Limitations of global freshwater supplies have stimulated the application of desalination technology with desalinized water coming online worldwide at a rate of 40 to 50 million m3 d−1. Currently, about 50% of global desalination is based on filtration through reverse osmosis (RO) membranes requiring effective pretreatment procedures upstream to reduce fouling, maintain performance and extend membrane lifetime and to ensure the manufacturers requirements for membrane recovery yield. Transparent exopolymer particles (TEPs) are sticky, organic microgels, ranging in size from ∼0.4 to >200 μm, present in large numbers in all aquatic environments. Recently, TEPs have been implicated as an important factor in the development of aquatic biofilm and are part of the extracellular polymeric substances (EPSs) that form the matrix of microbial biofilms.
In our research we examined the direct involvement of these microgel particles in biofilm development. We showed that protobiofilm and TEPs in the feedwater contributed to fast development of biofilm and not EPSs generated by adhering, single bacteria, or bacterial aggregates. In addition, experiments comparing the initial stages of biofilm formation in filtered or in untreated seawater clearly illustrate the importance of protobiofilm and TEPs in accelerating aquatic biofilm formation.

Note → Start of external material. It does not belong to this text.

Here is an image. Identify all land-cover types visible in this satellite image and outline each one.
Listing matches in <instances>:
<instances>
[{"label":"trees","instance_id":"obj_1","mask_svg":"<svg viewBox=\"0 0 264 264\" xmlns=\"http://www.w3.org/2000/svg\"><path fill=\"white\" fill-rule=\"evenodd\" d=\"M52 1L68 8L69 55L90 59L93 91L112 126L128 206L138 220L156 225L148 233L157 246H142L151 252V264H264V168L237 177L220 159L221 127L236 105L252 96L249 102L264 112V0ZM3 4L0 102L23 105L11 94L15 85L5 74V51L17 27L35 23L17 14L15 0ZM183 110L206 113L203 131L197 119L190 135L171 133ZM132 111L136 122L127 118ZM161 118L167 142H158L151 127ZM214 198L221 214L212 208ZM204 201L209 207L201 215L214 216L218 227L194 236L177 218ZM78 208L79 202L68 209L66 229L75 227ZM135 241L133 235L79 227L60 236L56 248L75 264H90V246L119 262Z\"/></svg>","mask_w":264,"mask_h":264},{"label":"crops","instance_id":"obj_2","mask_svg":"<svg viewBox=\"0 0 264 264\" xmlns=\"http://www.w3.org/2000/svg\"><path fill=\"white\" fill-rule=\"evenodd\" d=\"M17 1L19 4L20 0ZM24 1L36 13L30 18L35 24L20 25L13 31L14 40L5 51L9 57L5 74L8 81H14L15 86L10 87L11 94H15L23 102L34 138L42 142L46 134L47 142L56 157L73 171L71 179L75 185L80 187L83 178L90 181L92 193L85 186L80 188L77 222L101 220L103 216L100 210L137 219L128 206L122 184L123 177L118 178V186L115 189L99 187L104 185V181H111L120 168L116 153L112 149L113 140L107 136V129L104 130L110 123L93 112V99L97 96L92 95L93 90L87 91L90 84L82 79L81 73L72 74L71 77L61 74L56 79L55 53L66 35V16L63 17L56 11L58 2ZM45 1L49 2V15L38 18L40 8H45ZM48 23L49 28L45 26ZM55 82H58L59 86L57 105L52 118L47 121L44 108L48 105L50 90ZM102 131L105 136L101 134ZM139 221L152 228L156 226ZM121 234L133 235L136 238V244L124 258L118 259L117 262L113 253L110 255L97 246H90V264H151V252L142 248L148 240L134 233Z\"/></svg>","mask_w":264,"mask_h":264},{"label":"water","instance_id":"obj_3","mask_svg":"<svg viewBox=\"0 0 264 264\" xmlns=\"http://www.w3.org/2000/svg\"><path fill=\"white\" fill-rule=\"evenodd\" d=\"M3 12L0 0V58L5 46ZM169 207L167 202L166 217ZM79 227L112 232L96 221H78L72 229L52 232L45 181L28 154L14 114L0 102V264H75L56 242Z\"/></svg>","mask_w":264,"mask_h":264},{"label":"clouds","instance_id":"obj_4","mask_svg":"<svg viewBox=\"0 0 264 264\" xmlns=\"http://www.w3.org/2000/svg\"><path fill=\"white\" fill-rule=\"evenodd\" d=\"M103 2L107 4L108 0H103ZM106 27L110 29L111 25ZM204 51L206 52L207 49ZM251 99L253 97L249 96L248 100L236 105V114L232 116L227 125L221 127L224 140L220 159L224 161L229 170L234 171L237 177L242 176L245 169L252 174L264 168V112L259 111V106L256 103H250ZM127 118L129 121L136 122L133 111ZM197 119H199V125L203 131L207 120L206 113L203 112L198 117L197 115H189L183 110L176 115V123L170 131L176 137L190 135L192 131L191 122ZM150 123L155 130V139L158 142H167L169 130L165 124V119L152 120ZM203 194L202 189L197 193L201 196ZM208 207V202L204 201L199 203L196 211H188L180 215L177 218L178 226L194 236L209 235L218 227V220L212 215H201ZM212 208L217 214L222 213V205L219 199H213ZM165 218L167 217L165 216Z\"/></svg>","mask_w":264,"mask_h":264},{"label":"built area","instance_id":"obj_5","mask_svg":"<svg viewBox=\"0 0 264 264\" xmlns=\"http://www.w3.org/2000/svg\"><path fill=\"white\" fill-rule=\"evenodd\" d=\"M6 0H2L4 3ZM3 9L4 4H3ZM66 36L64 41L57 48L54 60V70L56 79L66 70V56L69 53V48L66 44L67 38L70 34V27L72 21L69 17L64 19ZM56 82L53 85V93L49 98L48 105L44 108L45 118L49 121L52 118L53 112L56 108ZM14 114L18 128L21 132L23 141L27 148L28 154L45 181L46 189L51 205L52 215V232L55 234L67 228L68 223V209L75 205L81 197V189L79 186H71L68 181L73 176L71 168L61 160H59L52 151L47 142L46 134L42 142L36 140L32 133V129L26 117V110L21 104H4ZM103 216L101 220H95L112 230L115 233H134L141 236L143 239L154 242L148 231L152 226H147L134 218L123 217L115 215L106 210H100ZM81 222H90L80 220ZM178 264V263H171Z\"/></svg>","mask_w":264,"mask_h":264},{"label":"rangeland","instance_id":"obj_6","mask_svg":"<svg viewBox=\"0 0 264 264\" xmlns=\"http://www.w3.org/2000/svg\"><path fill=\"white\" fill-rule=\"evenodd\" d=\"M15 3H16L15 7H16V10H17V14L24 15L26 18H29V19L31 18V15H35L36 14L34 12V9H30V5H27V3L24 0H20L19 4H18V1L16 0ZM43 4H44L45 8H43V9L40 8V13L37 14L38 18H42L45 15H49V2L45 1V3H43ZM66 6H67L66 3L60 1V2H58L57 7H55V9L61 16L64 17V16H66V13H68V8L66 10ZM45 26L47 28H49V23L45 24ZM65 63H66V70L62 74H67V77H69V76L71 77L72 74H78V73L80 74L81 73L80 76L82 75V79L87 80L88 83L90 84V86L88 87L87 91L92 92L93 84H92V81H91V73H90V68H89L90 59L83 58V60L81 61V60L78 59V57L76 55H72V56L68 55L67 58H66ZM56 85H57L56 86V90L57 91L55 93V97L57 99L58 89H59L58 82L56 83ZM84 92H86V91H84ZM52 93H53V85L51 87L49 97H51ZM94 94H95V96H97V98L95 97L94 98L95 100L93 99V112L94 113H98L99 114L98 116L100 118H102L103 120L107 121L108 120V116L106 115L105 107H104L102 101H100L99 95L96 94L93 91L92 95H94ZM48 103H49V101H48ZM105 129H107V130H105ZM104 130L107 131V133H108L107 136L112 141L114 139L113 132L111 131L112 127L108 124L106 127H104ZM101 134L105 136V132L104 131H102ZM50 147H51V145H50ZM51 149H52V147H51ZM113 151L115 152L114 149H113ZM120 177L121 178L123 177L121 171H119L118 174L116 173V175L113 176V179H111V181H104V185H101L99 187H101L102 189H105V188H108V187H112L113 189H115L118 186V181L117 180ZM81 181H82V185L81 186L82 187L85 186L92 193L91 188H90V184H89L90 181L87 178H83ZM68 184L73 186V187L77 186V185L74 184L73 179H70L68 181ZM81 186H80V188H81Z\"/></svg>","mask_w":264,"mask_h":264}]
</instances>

Schematic illustration showing the involvement of organic polymers and colloids, TEP and protobiofilm in the initial stages of aquatic biofilm formation. Immediately upon exposure to seawater, organic polymers and colloids (a) and microgels such as uncolonized TEP (b) and protobiofilm (c) begin to attach to pristine surfaces. Single cells of planktonic bacteria also attach reversibly (d) or irreversibly (e) to conditioned surfaces. With time (minutes to hours) a contiguous coverage of mature biofilm (f) develops. From Bar-Zeev et al. 2013.PNAS

Desalination impacts on microbial coastal populations

The increasing importance and expansion of seawater desalination technologies and large scale coastal plants – enhances both the “visibility” and essentiality of ensuring environmental sustainability of the impacted coastlines. Our study (2015-2019) added important knowledge to the scant information that has been published either locally or globally to examine the impacts of desalination discharges on the coastal microbial communities comprising the foundation of the aquatic food webs. Our overarching goal in this project was to characterize and predict the responses of microbial and phytoplankton communities to their exposure to both enhanced salinities and chemical discharges resulting from desalination plants.

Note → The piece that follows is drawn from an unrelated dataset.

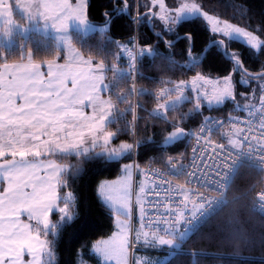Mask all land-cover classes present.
Instances as JSON below:
<instances>
[{"label":"trees","instance_id":"trees-1","mask_svg":"<svg viewBox=\"0 0 264 264\" xmlns=\"http://www.w3.org/2000/svg\"><path fill=\"white\" fill-rule=\"evenodd\" d=\"M167 1L171 6L177 3V0ZM198 2L222 20L253 31L264 40V0ZM11 7L14 18L21 24L26 23L16 8V0H11ZM87 11L91 21L108 28L90 33L74 30L72 41L95 61L121 67V70L115 71L112 67L106 72L113 105L107 127L116 134L112 144L127 141L138 146L137 160L143 166L150 162L164 164L168 155L187 156L191 144L189 131L196 129L204 117L244 111L245 107H235L233 100L204 105L202 109H196L192 100H188L169 108L165 114L157 111L158 105L168 97L160 95L167 86L198 74L218 76L233 72L234 62L226 55L225 48L216 44L220 37L211 31L203 16L185 19L175 33H169L157 25L156 17L148 15L155 11L140 0H88ZM136 14L143 19L134 22ZM185 36L191 39L186 40ZM223 40H226V51L239 56L243 69L255 82L253 77L264 73V47L256 51L240 41ZM165 41L172 42V46H166ZM125 47L138 52L141 48L155 49L151 55H139L136 87L130 80L132 63ZM66 54L53 37L41 32H19L10 45L2 43L0 38V64L18 60L65 61ZM239 88L251 89L241 84ZM173 125L185 128L188 134L185 139L165 146V137L175 129ZM99 152L97 148L86 156L75 153L46 156L69 167L63 176L66 183L60 190L74 194L69 206L74 219L64 223L58 210L53 211L51 222L57 227L50 228L44 237L53 241L52 255L45 253L43 264H103L92 248L95 242L113 233L115 215L100 198L98 186L101 180L116 177L129 158L106 161L96 157L95 153ZM74 166L80 171L75 172ZM261 177V169L247 164L240 166L229 189V202L183 240L184 251H160L170 253L163 264H264V215L253 209Z\"/></svg>","mask_w":264,"mask_h":264},{"label":"snow or ice","instance_id":"snow-or-ice-1","mask_svg":"<svg viewBox=\"0 0 264 264\" xmlns=\"http://www.w3.org/2000/svg\"><path fill=\"white\" fill-rule=\"evenodd\" d=\"M151 4L158 6L160 12H150L148 15L158 17L166 31H171L170 26L180 22L185 16L197 14L207 19L211 24L212 32L221 33L226 39L240 41L257 50L264 47V40L258 35L201 12L198 3L182 2L176 7H168L165 5V0H151ZM144 6L148 7V5ZM28 7L42 15L45 20L51 19L58 29H68L72 21L87 27L89 25L87 0H76L75 3L71 0H30ZM133 19L134 22H138L143 17L137 16ZM109 22L110 20H106V23ZM161 39H163L162 35ZM184 39L190 40L191 37L185 36ZM165 43L168 47L172 46V42L165 41ZM225 43L226 40L216 41L221 47H224ZM154 50L153 47L141 48L139 55L143 56L145 53L151 55ZM225 52L235 64L233 71L242 74L243 82V76L247 75V72L243 69L239 56L226 49ZM128 56L134 68L137 55L128 51ZM2 67L0 177L6 183L0 188V264H42L45 253L51 257L53 243L42 236L47 237L48 230L57 227L50 221L49 214L53 209H57L61 214L60 220L70 223L74 219V213L70 211L67 202L63 207H59L57 203L60 199L58 187L66 183L63 174L67 172V167L40 158L56 152L86 156L99 144L102 151L95 153L96 157L112 161L124 153L134 151L136 145L122 143L118 148L110 147V141L116 134L106 132L98 135L103 132L105 121L111 115L113 108L110 99L101 98L102 86L107 88V85L104 83L103 74L96 73L104 68L103 63L93 68L91 59L81 58L65 64L49 62L46 74L41 71L40 63L4 64ZM203 79L201 76L194 77L191 81L192 88L197 89L198 81ZM253 79L264 80V73L257 74ZM204 82L213 84L211 94L204 93L208 103L223 104L226 100H234L231 75L224 77L222 81L205 80ZM175 90L178 92L177 99L158 105V112L166 113L183 97V82L177 85ZM167 91H161L160 95L164 96ZM259 102L264 104V96L260 97ZM85 107L91 108V115L85 113ZM195 108H200L199 96L196 98ZM173 126L176 130L165 137L167 144L185 135L183 129ZM201 132H204V126L201 127ZM191 135L195 134L191 133ZM88 140L91 143L86 146ZM230 144L240 147L236 140H231ZM203 160H207V157L205 156ZM203 160L201 167L204 166ZM132 168L131 164L123 165L125 176L99 185L98 194L103 200L125 209L129 208ZM74 171L79 172L80 169L74 166ZM193 175L194 178H199V173ZM159 186L167 188L166 184ZM120 190L124 191V196L114 195ZM140 191L143 192L144 189L141 188ZM71 197L72 194L68 193L65 200ZM154 199L158 207L161 199L159 193H155ZM140 211L145 214L142 204ZM25 212L29 221L36 222L35 228L31 223L21 220V214ZM120 225V231L112 237L97 241L95 251L106 260H116L117 264H128L129 230L123 226V222H120ZM144 235L147 240L148 234L144 233ZM156 243L160 246L175 247L163 237H158ZM25 254L31 257L28 261L23 259Z\"/></svg>","mask_w":264,"mask_h":264},{"label":"built area","instance_id":"built-area-1","mask_svg":"<svg viewBox=\"0 0 264 264\" xmlns=\"http://www.w3.org/2000/svg\"><path fill=\"white\" fill-rule=\"evenodd\" d=\"M130 71V80L136 87L137 61ZM262 85L264 81L259 101L264 96ZM259 101L240 113L204 117L190 132L195 135H191L188 156H170L164 165L146 166L150 180L142 221L146 233L174 242L195 233L228 203L231 183L243 164L262 171L253 209L264 215V104ZM231 140H236L240 147L231 145ZM205 156L207 160H203ZM195 173H199L198 179L194 178ZM163 184L167 188L159 186ZM155 193L161 198L158 207Z\"/></svg>","mask_w":264,"mask_h":264},{"label":"rangeland","instance_id":"rangeland-1","mask_svg":"<svg viewBox=\"0 0 264 264\" xmlns=\"http://www.w3.org/2000/svg\"><path fill=\"white\" fill-rule=\"evenodd\" d=\"M16 1H17V6H16L17 10L20 11V13L23 16H25V18H26L25 20L27 22L25 21L26 23L21 24V23H18L16 21V23H15L14 20H16V19L14 17L12 18L11 16H9L7 22H5L6 24H3V26L0 29V38H1L2 43L7 44V45L13 44L14 43V35L19 33V32L23 33V34H29L32 31L41 32L47 36L53 37L54 41H56V44L60 45V47H63L67 51V55L69 57L72 58V57L77 56L78 54H82L85 58L91 59V61L94 62L95 64L103 63L104 68L102 69V74L104 77L107 76L106 72H108L109 69H112V67H114L115 71L121 70L120 66H115V65L110 66V65L105 64L104 62L95 61L93 58L86 56L77 47V45L74 44L72 41V32L74 30L81 31L82 33H90V32L95 31V30H105L108 28V25H103V24H98V23H90L91 20L89 19L88 27L86 25H82L76 21H72L71 25L68 29H58L54 26V23L51 19L45 20L42 15H40L38 12H35L32 8L28 7L30 0H16ZM140 1L143 5H148L147 8L151 9L152 11H155V13L160 12L158 6L151 4V0H140ZM71 2L75 3L76 0H71ZM182 2H186V3L195 2V3L200 4L198 2V0H177L176 5L171 6L169 4V2L167 0H165V5L168 7H176ZM200 6H201V4H200ZM87 7H88V0H87ZM201 12L207 13L209 16H214L217 20H219L221 22H226L228 24L240 27V28L244 29L245 31H250V30L243 28L239 25L231 23L227 20H222L218 15L213 14L210 11L205 10L202 6H201ZM137 16H139V15L136 14V17ZM196 16H199V15H197V14L187 15L181 21H183L185 19L193 18ZM204 19L206 20L209 27L211 28V24L207 21V19L205 17H204ZM180 22L176 23L175 25H171L170 27L172 28V30L167 31V32L175 33L178 29V25ZM156 23L160 28L165 30L162 21H160L158 17H156ZM6 29H7V31H6ZM251 32L254 35H257L253 31H251ZM214 34H216L218 37H220L219 38L220 40L226 39L223 36V34H221V33H214ZM227 40H231V38H227ZM261 40H263V39L261 38ZM223 48L227 49L226 43H225ZM125 49H127V50H125ZM255 50L258 51L257 49H255ZM124 51L127 54V56H128V51H131L137 55V53L135 51L130 50L128 47H125ZM230 52L235 53L233 51H230ZM18 61H20V60H18ZM253 74H256V73H253ZM229 75H231V77H232L233 95H234L233 102H234L235 107L247 108V107L251 106V104L254 105V103H257L259 101V89H260L261 83L264 80H261V81L256 80L254 82L253 80H251V76H249L247 74V75L243 76V82H242V74H240V72H234L233 71L230 74L218 75V76L217 75H210V74H198L197 76H201L204 79L198 81V88L195 90L191 86V81L196 76L192 77L191 79H186V80L176 82L174 85L167 86L164 90H168V91L165 93L164 96H168V97L162 100L161 105L167 104L169 100L177 99L178 94H172V93L174 91H176L175 89H176L177 85H180L181 82H183V84H184V95L179 101L175 102L172 107H175V106L179 105L180 103H183L184 101H188V100H192L193 104L195 105L197 96H199V99H200V108L199 109H202V107L204 105H208V106L216 105L215 103H211V104L208 103L206 97L204 96V93L211 94V91L213 88L212 83H205L204 81L205 80L206 81H217V80L222 81L224 77L229 76ZM239 84H241L242 86H246L248 88H251V89L249 91H247L246 89H243V88L240 89ZM108 94L111 96V94L109 92H108ZM229 100H232V99H229ZM226 101H228V100H226ZM159 113L165 114L163 112H159ZM177 127H180V126L177 125ZM122 143H128V142L123 141ZM134 145H136V144H134ZM110 147L118 148L117 145H111ZM127 153H124V154H127ZM124 154H122V155H124ZM122 155L117 159H121ZM176 156H181V155H176ZM133 168H134V164H133ZM134 170H135L136 177L132 181L131 190L129 192V197H130L129 208L125 209L121 206H116L117 208H114L115 209L116 224H117V229H116L115 233L120 231V227H121L120 222H123V226H126L129 230V247H128V256H127L128 264H163L162 259L163 258L165 259L166 257H170V253L160 252V250L162 248H160L161 246L156 243V239L158 237H163L164 239L170 241L171 243H172V240H170L164 236H161V235L151 236L148 233H147L148 234L147 240H146V238L143 237L144 233H146V232H144L142 229L141 221L143 219H142V216L139 214L141 202H142V199L140 197V189L145 185V181L147 180V172H146V169L144 167H141V166H136L134 168ZM229 199H230V197H229ZM70 202L71 201L68 199L67 203H70ZM138 235H139V239H137ZM186 237L175 243L174 249H177V250H170V251H172V253L177 252L179 250L184 251L182 244H183V240H185ZM109 238L110 237L104 238L103 240H107ZM138 240L142 241V243L144 245V246H141L142 248L137 247V245H138L137 243L139 242ZM98 254L100 256H102L100 253H98ZM23 259L25 261H28L30 259V257H29V255L25 254ZM103 259H104V262L107 264H117L116 260H106L104 257H103Z\"/></svg>","mask_w":264,"mask_h":264},{"label":"crops","instance_id":"crops-1","mask_svg":"<svg viewBox=\"0 0 264 264\" xmlns=\"http://www.w3.org/2000/svg\"><path fill=\"white\" fill-rule=\"evenodd\" d=\"M16 6H17V1H16ZM87 8H88V7H87ZM19 12H20V11H19ZM87 13H88V11H87ZM9 16H11L12 18L14 17V16H13V10H12V7H11V0H0V29H1V27L3 26V24H6L5 22H7ZM24 17H25V16H24ZM88 18H89V17H88ZM25 19H26V18H25ZM16 21H17V20H14L15 23H16ZM25 21H26V20H25ZM17 22H18V21H17ZM26 22H27V21H26ZM18 23H19V22H18ZM90 23H95V22L91 21ZM132 51H133V50H132ZM135 52L137 53V59H138V57H139V52L136 51V50H135ZM66 53H67V51H66ZM66 55H67V54H66ZM81 58H83L84 60H88V59L85 58L82 54H78L77 56L72 57V58L69 57V56L67 55V60H65V61H12V62H6V63H3V64H0V71L3 70V67H2V66H3L4 64L14 65V64H27L28 62H31V63H40V64H41V71H42V72H45V74H46V72H47V64H48L49 62L58 63V64H65V63H69V62H71V61H73V60H79V59H81ZM97 65H98V64H95L94 62H92V67H93V68H96ZM85 67H86V66H85ZM103 73H104V72H103ZM96 74H102V70H98ZM104 83L107 85V88H103V86H102L101 98L104 99V100H109V99H110V100H111V103H112L111 96L108 94V92L110 91V88H111V87H110V83L108 82V80L106 79V77H104ZM254 104H256V103H254ZM84 110H85V113H86L87 115H91V114H92V110H91L90 107H85ZM111 110H112V109H111ZM98 115H99V114H98ZM111 119H112V112H111V115H109L108 118H107V120L105 121L103 132L98 133V135H103V134L106 133V132H110V131L108 130V127H107V126H108V123L110 122ZM112 139H113V138H112ZM112 139H111V141H110V145H109V146H111V145H117V144H112ZM90 143H91L90 140H88L86 146L90 145ZM120 144H121V143H120ZM120 144H118L117 146L119 147ZM136 147H137V146H136ZM136 147H135L134 151H132V152H128L127 154L122 155V158H129V159L126 160V161L122 164V167H121V171H120V173H119L116 177H114V178L103 179V180H101L100 183H99V185H100L101 183H104V182H111V181L119 180L121 177L125 176L126 173L124 172V169H123V165H125V164H131V165L134 164V168H135L136 166H141V167H144V168L146 169V166H147L148 164H147L146 166H143L138 160H136V158H137ZM97 148H98V150L102 151V148H101V146H100L99 144H98V146H97L95 149H97ZM95 149H92V150H95ZM56 153H62V152H56ZM188 155H189V154H188ZM188 155H187V156H188ZM169 156H176V155H169ZM169 156H168V157H169ZM168 157L166 158V160L168 159ZM182 157H184V156H182ZM122 158H121V159H122ZM29 159L31 160L32 158H29ZM40 159H42V160H48V161L54 162V163H56V164H58V165L65 166V167H67V169L69 168L68 165L63 164V163H60L59 161H57L56 159L51 158V157H48V158H46V157H41ZM166 160H165L164 164L166 163ZM136 163H137V164H136ZM150 163H152V162H150ZM153 164H154V163H153ZM164 164H156V165H164ZM134 168H132V170H131V177H132V179H131V184H132V181H133V180L135 179V177H136ZM65 173H66V172H65ZM65 173H64V174H65ZM64 174H63V176H64ZM5 183H6V182L4 181V179H3L2 177H0V188H2V187L5 185ZM149 184H150V180H149L148 175H147V180L145 181V185L142 187V188L144 189V191H143V192L140 191V197H141V199H142L141 204L143 205L144 210H145V202H146V191H147V189H148V187H149ZM98 188H99V186H98ZM68 193H71V194H72L71 199H69L71 202L68 203L69 206H70V205L73 203V201H74V194H73V192L70 191V190H66V191H64L63 193H61L60 186L58 187V195H59L60 199L57 201V203H58L59 207H63V206H64V203H65V202L63 203V201L68 202V200H65V197L68 195ZM124 194H125V193H124L123 190H120V191L114 193V195H116L117 197H122V196H124ZM99 196H100V195H99ZM100 198L102 199L101 196H100ZM102 201H103L108 207H110V209L113 211V213H114V215H115V209H114V208H117L116 206H119V205L111 204V203H109V202H107V201H105V200H103V199H102ZM54 210H57V209H53V211H54ZM53 211L49 214V219H50V221H51V216H52ZM139 214L142 216V219H143V218H144V214H142L141 211H139ZM142 219H141V220H142ZM21 220L24 221V222H26V223H31V224L33 225L34 228L36 227V222H35V221H29V220L27 219V213H26V212L21 214ZM142 221H143V220H142ZM142 221H141V224H142ZM138 222H139V221H138ZM41 227H42V226H41ZM116 229H117V224H116V218H115V230L113 231V233H112L111 235H109V236H107V237H105V238L111 237V236L115 233ZM142 229H143V231L145 232L143 226H142ZM143 237L145 238V235H143ZM42 238H44V237L42 236ZM103 239H104V238H102V239H100V240H103ZM98 241H99V240H98ZM138 241H139V240H138ZM96 243H97V242H95V244L93 245V248H92V249H93V252L99 257V259L101 260V262H102L103 264H107V263L104 262L103 257L100 256V255L95 251ZM175 243H176V242H173V241H172V244H173V245H175ZM137 244H138V245H137L138 248H142L141 246H144L143 243H142V241H139ZM164 247H166V248H174V247H167V246H161L160 248H164ZM24 256H25V255H24ZM29 257H30V256H29ZM30 258H31V257H30ZM168 259H169V257H166L165 259L163 258V259H162V262L165 263ZM43 262H44V255H43V257H42V264H43Z\"/></svg>","mask_w":264,"mask_h":264},{"label":"water","instance_id":"water-1","mask_svg":"<svg viewBox=\"0 0 264 264\" xmlns=\"http://www.w3.org/2000/svg\"><path fill=\"white\" fill-rule=\"evenodd\" d=\"M87 15H88V13H87ZM178 128H181V129H183L184 130V132H185V135L184 136H182V137H180V138H178V140L177 141H180V140H183V139H185L186 138V135H187V130L185 129V128H183V127H178ZM176 129H173L172 131H175ZM171 131V132H172ZM177 141H173L172 143H175V142H177ZM172 143H170V144H172ZM170 144H167V143H165L164 142V145L165 146H167V145H170Z\"/></svg>","mask_w":264,"mask_h":264},{"label":"bare ground","instance_id":"bare-ground-1","mask_svg":"<svg viewBox=\"0 0 264 264\" xmlns=\"http://www.w3.org/2000/svg\"><path fill=\"white\" fill-rule=\"evenodd\" d=\"M176 39H177V38H176ZM216 40H217V39H216ZM209 44H210V43H209ZM190 47H191V46H190ZM205 48H206V47H205ZM191 49H192V48H191ZM224 50H225V49H224ZM191 52H192V51H191ZM137 147H138V146H137ZM137 147H136V148H137ZM136 160H137V158H136ZM136 164H137V163H136Z\"/></svg>","mask_w":264,"mask_h":264}]
</instances>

The comprehensive results of this study including the in-situ sampling, experimental manipulations, hydrodynamic simulations of plume and intake effects, and modeling brine (and temperature impacts) on the aquatic food-web all demonstrate the following. Impacts are influenced by both seasonality and site-specificity with salinity and temperature both driving biological changes. Therefore, site-specific monitoring and assessment of changes of the microbial populations is essential. Moreover, Coastal environments, exposed to long term discharge of brine, may exhibit cumulative chronic effects and affect the ecosystems more dramatically. The assessment of ecological impacts, from the rapidly expanding desalination industry, on coastal marine environments and their biota should be included as a routine monitoring tool and not be based solely on the results of short term studies such as this one.